# TASK REQUIREMENTS
Extract the lines below, copying the text read from each picture character for character and omitting the picture markers.

INFORMATION GIVEN section start

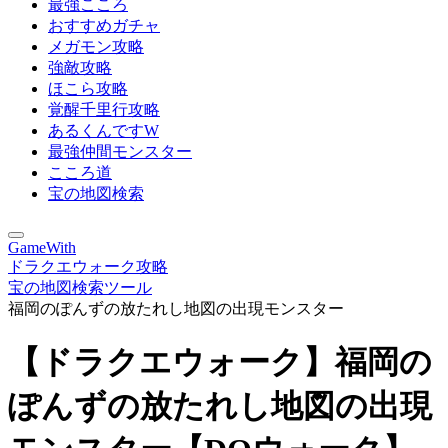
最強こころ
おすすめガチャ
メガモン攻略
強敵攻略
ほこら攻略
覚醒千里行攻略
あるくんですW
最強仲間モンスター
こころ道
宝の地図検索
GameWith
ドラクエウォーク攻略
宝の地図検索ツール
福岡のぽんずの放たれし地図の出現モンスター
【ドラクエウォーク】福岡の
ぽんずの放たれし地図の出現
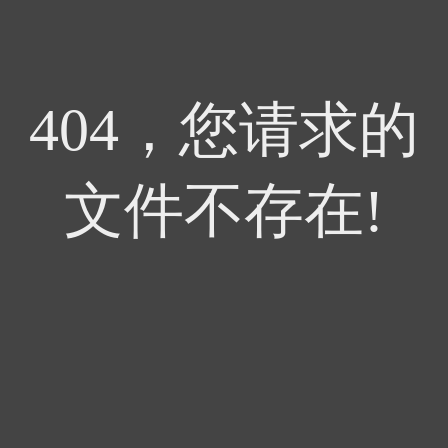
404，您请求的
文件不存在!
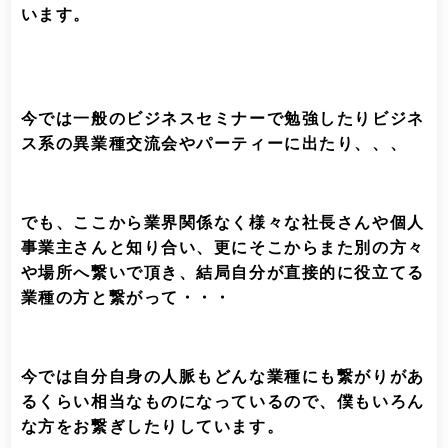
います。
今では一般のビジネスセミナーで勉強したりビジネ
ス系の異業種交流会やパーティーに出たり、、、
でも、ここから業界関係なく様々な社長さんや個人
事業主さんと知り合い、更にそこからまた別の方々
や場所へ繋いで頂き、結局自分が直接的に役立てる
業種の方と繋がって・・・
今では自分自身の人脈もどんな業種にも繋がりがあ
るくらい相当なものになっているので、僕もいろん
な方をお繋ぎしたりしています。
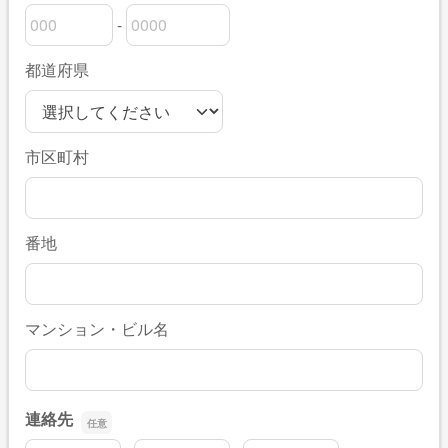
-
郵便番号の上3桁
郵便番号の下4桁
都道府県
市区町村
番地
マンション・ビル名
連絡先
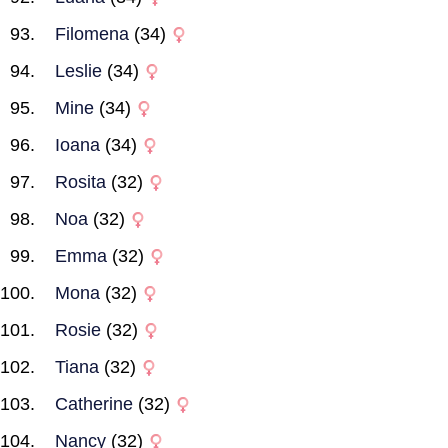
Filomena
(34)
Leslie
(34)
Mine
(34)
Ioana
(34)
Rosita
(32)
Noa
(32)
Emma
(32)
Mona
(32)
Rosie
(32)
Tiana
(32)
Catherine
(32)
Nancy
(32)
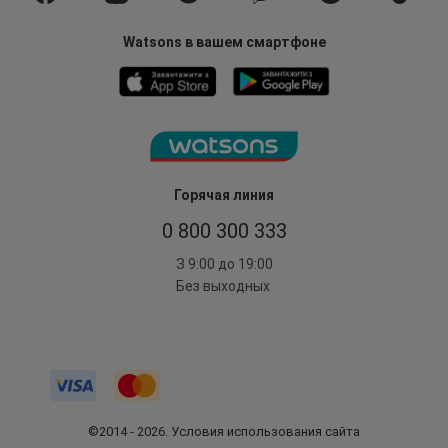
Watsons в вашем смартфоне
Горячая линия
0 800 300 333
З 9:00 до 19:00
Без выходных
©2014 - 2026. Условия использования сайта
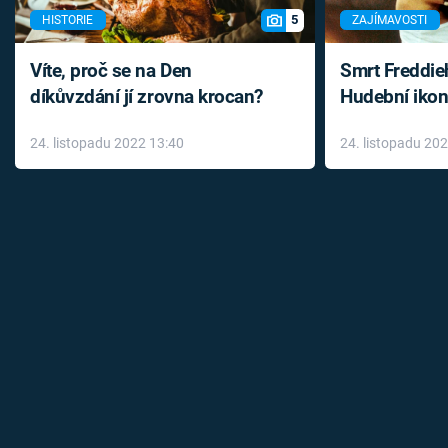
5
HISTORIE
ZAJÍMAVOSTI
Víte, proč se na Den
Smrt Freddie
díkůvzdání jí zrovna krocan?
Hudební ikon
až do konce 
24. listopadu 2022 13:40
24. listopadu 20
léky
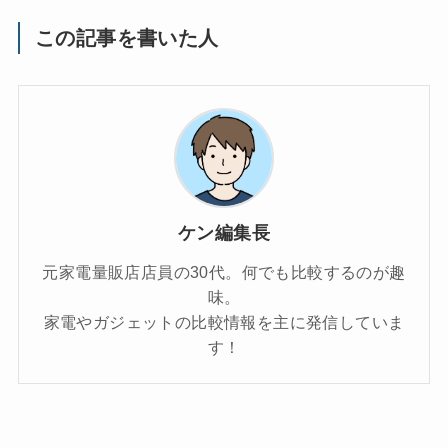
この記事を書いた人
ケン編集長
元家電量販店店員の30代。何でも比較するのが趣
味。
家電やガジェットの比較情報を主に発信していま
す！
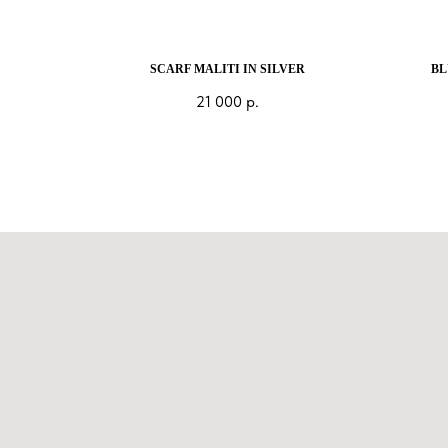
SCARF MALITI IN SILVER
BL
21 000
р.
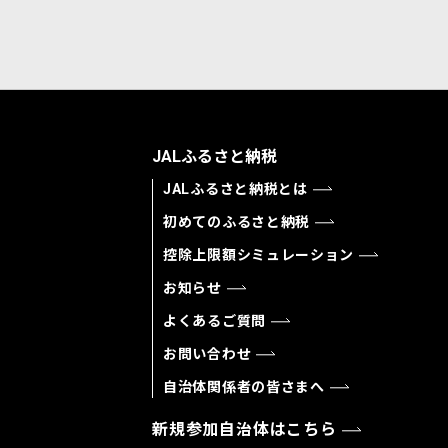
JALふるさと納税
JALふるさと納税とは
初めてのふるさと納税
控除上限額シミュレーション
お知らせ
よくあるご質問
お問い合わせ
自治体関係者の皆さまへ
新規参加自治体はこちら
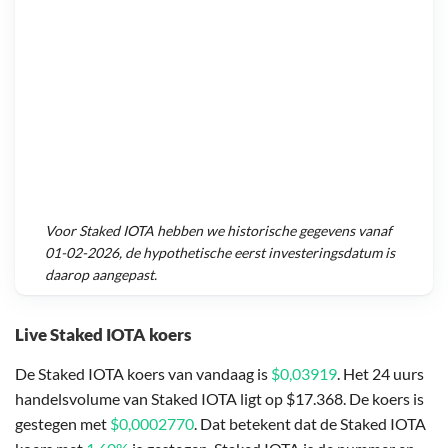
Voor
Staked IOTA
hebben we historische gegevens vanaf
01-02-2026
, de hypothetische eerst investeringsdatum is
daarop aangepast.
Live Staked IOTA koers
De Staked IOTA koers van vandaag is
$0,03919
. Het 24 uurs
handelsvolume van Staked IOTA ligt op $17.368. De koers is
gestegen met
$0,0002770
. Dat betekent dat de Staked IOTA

INFORMATION GIVEN section end

# WRITTEN SOLUTION
最強こころ
おすすめガチャ
メガモン攻略
強敵攻略
ほこら攻略
覚醒千里行攻略
あるくんですW
最強仲間モンスター
こころ道
宝の地図検索
GameWith
ドラクエウォーク攻略
宝の地図検索ツール
福岡のぽんずの放たれし地図の出現モンスター
【ドラクエウォーク】福岡の
ぽんずの放たれし地図の出現
404，您请求的
文件不存在!
います。
今では一般のビジネスセミナーで勉強したりビジネ
ス系の異業種交流会やパーティーに出たり、、、
でも、ここから業界関係なく様々な社長さんや個人
事業主さんと知り合い、更にそこからまた別の方々
や場所へ繋いで頂き、結局自分が直接的に役立てる
業種の方と繋がって・・・
今では自分自身の人脈もどんな業種にも繋がりがあ
るくらい相当なものになっているので、僕もいろん
な方をお繋ぎしたりしています。
-
郵便番号の上3桁
郵便番号の下4桁
都道府県
市区町村
番地
マンション・ビル名
連絡先
Filomena
(34)
Leslie
(34)
Mine
(34)
Ioana
(34)
Rosita
(32)
Noa
(32)
Emma
(32)
Mona
(32)
Rosie
(32)
Tiana
(32)
Catherine
(32)
Nancy
(32)
Watsons в вашем смартфоне
Горячая линия
0 800 300 333
З 9:00 до 19:00
Без выходных
©2014 - 2026. Условия использования сайта
5
HISTORIE
ZAJÍMAVOSTI
Víte, proč se na Den
Smrt Freddie
díkůvzdání jí zrovna krocan?
Hudební ikon
až do konce 
24. listopadu 2022 13:40
24. listopadu 20
léky
この記事を書いた人
ケン編集長
元家電量販店店員の30代。何でも比較するのが趣
味。
家電やガジェットの比較情報を主に発信していま
す！
SCARF MALITI IN SILVER
BL
21 000
р.
JALふるさと納税
JALふるさと納税とは
初めてのふるさと納税
控除上限額シミュレーション
お知らせ
よくあるご質問
お問い合わせ
自治体関係者の皆さまへ
新規参加自治体はこちら
Voor
Staked IOTA
hebben we historische gegevens vanaf
01-02-2026
, de hypothetische eerst investeringsdatum is
daarop aangepast.
Live Staked IOTA koers
De Staked IOTA koers van vandaag is
$0,03919
. Het 24 uurs
handelsvolume van Staked IOTA ligt op $17.368. De koers is
gestegen met
$0,0002770
. Dat betekent dat de Staked IOTA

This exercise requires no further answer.